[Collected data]
_ _ _ _ _ _ _

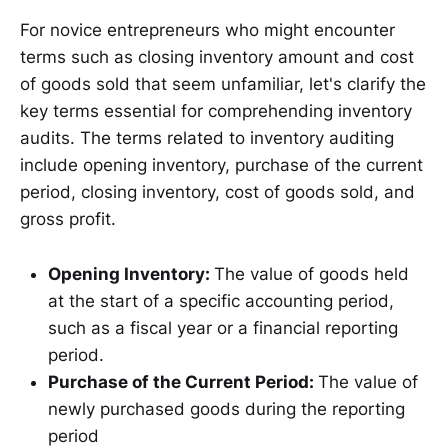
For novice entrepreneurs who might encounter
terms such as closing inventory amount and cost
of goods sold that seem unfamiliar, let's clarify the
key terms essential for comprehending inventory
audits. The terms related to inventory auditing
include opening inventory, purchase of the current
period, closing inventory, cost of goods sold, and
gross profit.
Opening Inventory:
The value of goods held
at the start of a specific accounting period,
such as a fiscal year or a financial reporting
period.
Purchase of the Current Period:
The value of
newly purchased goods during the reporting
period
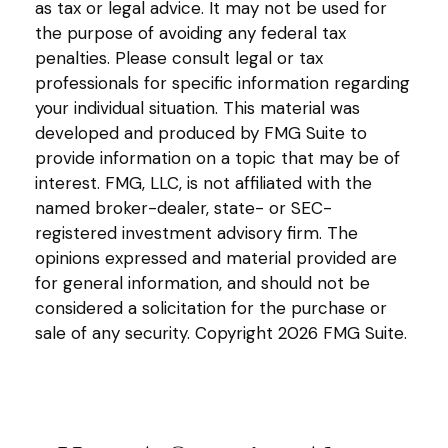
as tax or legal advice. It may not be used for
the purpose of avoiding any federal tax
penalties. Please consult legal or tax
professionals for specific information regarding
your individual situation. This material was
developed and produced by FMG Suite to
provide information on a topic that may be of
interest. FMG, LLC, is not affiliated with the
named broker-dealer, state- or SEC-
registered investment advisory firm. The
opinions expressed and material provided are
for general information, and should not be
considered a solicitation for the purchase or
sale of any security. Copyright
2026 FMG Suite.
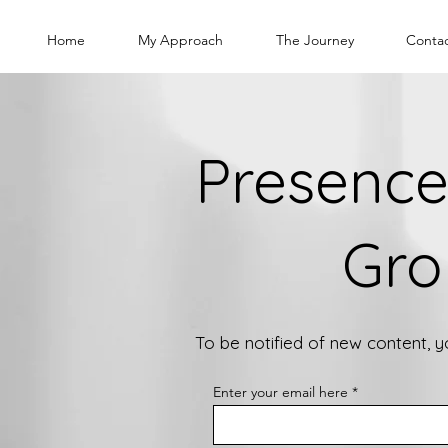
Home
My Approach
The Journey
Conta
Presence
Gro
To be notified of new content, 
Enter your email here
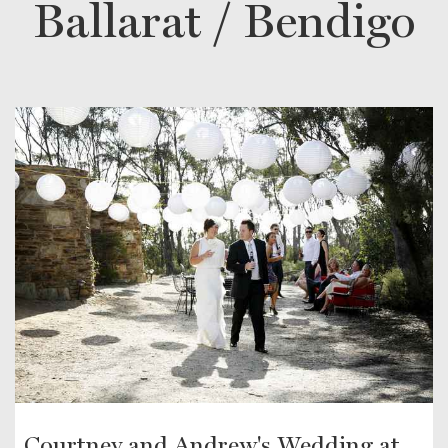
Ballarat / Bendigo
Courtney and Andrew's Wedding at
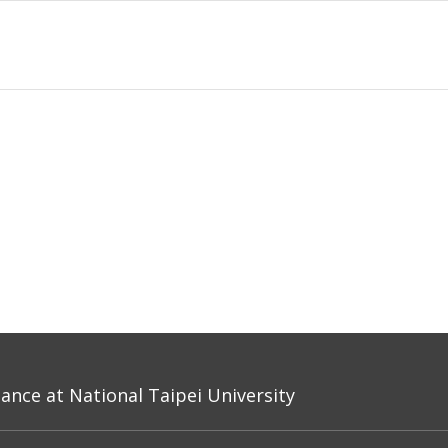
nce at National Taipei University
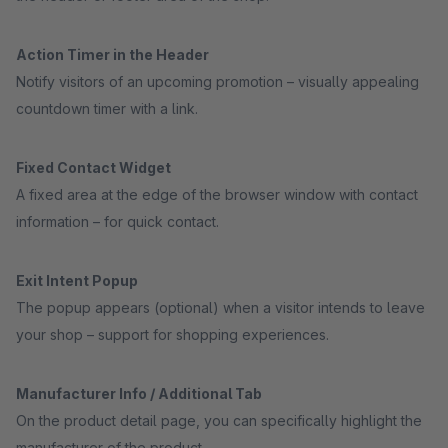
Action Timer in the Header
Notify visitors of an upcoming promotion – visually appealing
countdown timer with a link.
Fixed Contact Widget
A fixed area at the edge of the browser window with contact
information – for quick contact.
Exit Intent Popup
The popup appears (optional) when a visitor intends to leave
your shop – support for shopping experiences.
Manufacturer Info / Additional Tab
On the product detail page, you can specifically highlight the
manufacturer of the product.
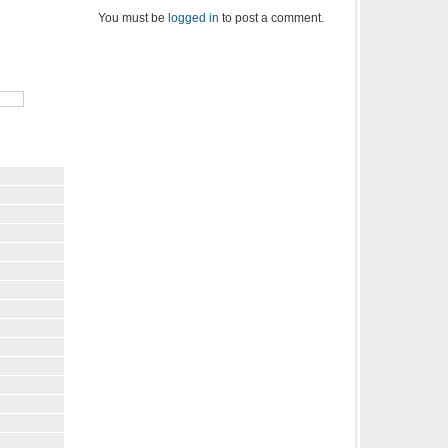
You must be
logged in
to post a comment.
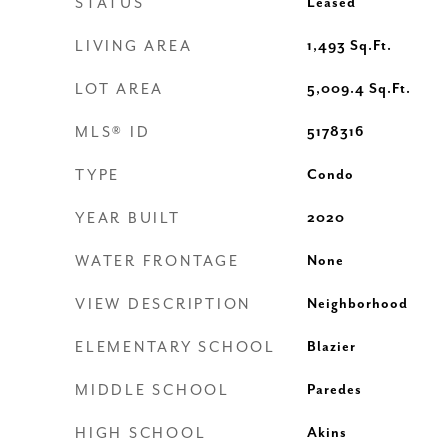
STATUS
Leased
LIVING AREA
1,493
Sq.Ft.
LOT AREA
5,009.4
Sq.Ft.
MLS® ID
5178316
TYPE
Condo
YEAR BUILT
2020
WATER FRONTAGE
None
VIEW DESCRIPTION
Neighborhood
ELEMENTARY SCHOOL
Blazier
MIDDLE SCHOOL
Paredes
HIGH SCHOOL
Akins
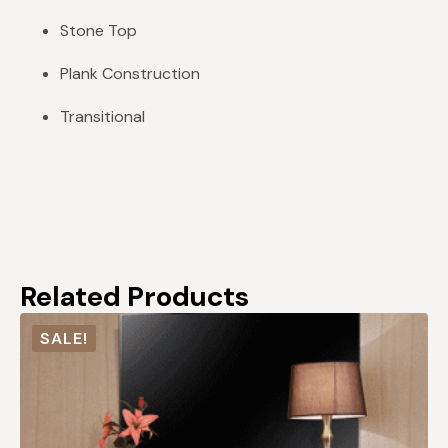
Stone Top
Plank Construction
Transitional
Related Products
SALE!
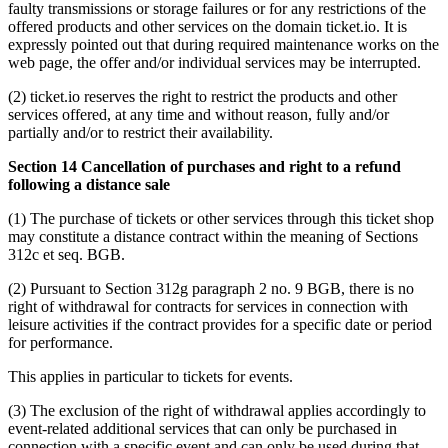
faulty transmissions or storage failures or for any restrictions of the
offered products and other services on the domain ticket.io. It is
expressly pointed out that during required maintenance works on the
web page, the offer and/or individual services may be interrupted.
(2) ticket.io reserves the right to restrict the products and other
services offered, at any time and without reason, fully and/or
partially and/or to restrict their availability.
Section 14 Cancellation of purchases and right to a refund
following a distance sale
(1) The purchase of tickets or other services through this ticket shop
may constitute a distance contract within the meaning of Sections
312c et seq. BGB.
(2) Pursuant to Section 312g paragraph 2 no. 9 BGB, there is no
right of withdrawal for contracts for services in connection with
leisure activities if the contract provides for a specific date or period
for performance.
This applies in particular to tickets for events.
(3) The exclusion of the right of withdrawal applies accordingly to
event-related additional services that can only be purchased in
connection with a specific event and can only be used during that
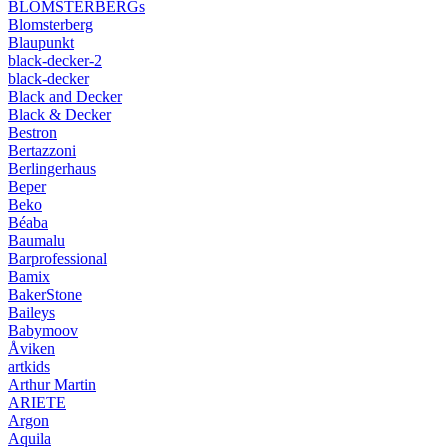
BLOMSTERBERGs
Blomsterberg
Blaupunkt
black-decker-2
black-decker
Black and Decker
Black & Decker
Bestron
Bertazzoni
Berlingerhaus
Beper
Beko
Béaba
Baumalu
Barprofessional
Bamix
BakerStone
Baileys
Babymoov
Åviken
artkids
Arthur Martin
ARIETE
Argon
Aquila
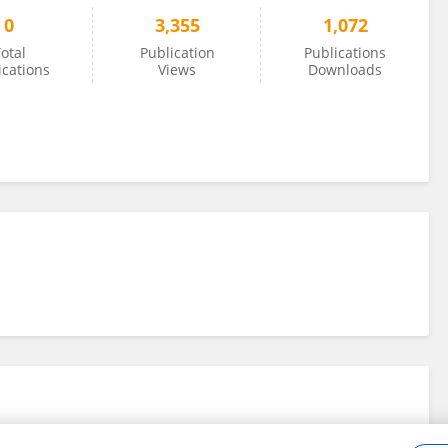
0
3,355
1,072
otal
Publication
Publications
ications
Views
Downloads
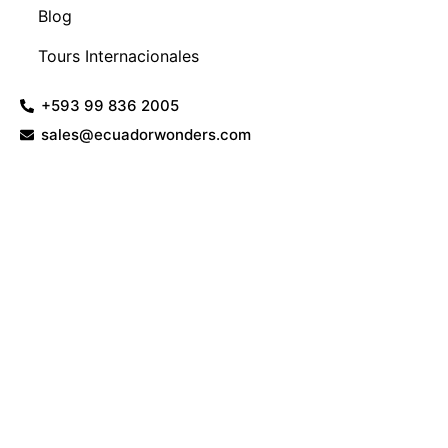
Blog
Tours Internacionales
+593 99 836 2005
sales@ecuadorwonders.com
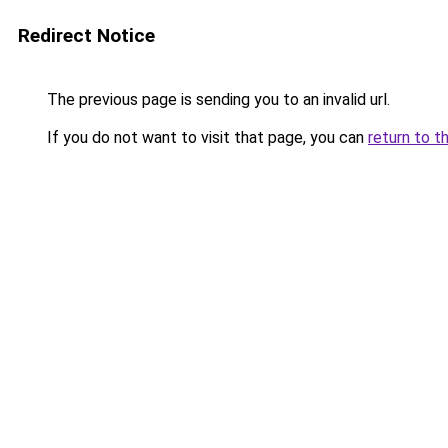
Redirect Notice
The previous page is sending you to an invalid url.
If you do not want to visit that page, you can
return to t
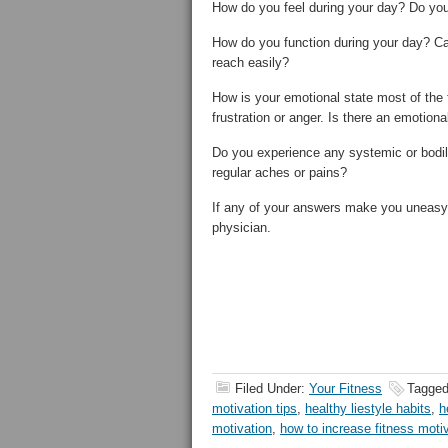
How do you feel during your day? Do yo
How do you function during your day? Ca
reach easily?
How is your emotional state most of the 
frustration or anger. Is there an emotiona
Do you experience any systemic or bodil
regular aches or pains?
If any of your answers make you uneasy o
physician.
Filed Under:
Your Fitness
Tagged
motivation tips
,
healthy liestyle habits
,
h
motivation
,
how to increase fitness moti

_ _ _ _ _ _ _

# How to complete this task
Swap "countdown timer" for "progress bar" in the text read from every item and write that text out again with all other words unchanged, omitting the pictures.

# Task response
For novice entrepreneurs who might encounter
terms such as closing inventory amount and cost
of goods sold that seem unfamiliar, let's clarify the
key terms essential for comprehending inventory
audits. The terms related to inventory auditing
include opening inventory, purchase of the current
period, closing inventory, cost of goods sold, and
gross profit.
Opening Inventory:
The value of goods held
at the start of a specific accounting period,
such as a fiscal year or a financial reporting
period.
Purchase of the Current Period:
The value of
newly purchased goods during the reporting
period
as tax or legal advice. It may not be used for
the purpose of avoiding any federal tax
penalties. Please consult legal or tax
professionals for specific information regarding
your individual situation. This material was
developed and produced by FMG Suite to
provide information on a topic that may be of
interest. FMG, LLC, is not affiliated with the
named broker-dealer, state- or SEC-
registered investment advisory firm. The
opinions expressed and material provided are
for general information, and should not be
considered a solicitation for the purchase or
sale of any security. Copyright
2026 FMG Suite.
Home
My Approach
The Journey
Conta
Presence
Gro
To be notified of new content, 
Enter your email here
Ballarat / Bendigo
Courtney and Andrew's Wedding at
nce at National Taipei University
Action Timer in the Header
Notify visitors of an upcoming promotion – visually appealing
progress bar with a link.
Fixed Contact Widget
A fixed area at the edge of the browser window with contact
information – for quick contact.
Exit Intent Popup
The popup appears (optional) when a visitor intends to leave
your shop – support for shopping experiences.
Manufacturer Info / Additional Tab
On the product detail page, you can specifically highlight the
manufacturer of the product.
You must be
logged in
to post a comment.
STATUS
Leased
LIVING AREA
1,493
Sq.Ft.
LOT AREA
5,009.4
Sq.Ft.
MLS® ID
5178316
TYPE
Condo
YEAR BUILT
2020
WATER FRONTAGE
None
VIEW DESCRIPTION
Neighborhood
ELEMENTARY SCHOOL
Blazier
MIDDLE SCHOOL
Paredes
HIGH SCHOOL
Akins
Stone Top
Plank Construction
Transitional
Related Products
SALE!
faulty transmissions or storage failures or for any restrictions of the
offered products and other services on the domain ticket.io. It is
expressly pointed out that during required maintenance works on the
web page, the offer and/or individual services may be interrupted.
(2) ticket.io reserves the right to restrict the products and other
services offered, at any time and without reason, fully and/or
partially and/or to restrict their availability.
Section 14 Cancellation of purchases and right to a refund
following a distance sale
(1) The purchase of tickets or other services through this ticket shop
may constitute a distance contract within the meaning of Sections
312c et seq. BGB.
(2) Pursuant to Section 312g paragraph 2 no. 9 BGB, there is no
right of withdrawal for contracts for services in connection with
leisure activities if the contract provides for a specific date or period
for performance.
This applies in particular to tickets for events.
(3) The exclusion of the right of withdrawal applies accordingly to
event-related additional services that can only be purchased in
connection with a specific event and can only be used during that
BLOMSTERBERGs
Blomsterberg
Blaupunkt
black-decker-2
black-decker
Black and Decker
Black & Decker
Bestron
Bertazzoni
Berlingerhaus
Beper
Beko
Béaba
Baumalu
Barprofessional
Bamix
BakerStone
Baileys
Babymoov
Åviken
artkids
Arthur Martin
ARIETE
Argon
Aquila
0
3,355
1,072
otal
Publication
Publications
ications
Views
Downloads
Blog
Tours Internacionales
+593 99 836 2005
sales@ecuadorwonders.com
Redirect Notice
The previous page is sending you to an invalid url.
If you do not want to visit that page, you can
return to t
How do you feel during your day? Do yo
How do you function during your day? Ca
reach easily?
How is your emotional state most of the 
frustration or anger. Is there an emotiona
Do you experience any systemic or bodil
regular aches or pains?
If any of your answers make you uneasy o
physician.
Filed Under:
Your Fitness
Tagged
motivation tips
,
healthy liestyle habits
,
h
motivation
,
how to increase fitness moti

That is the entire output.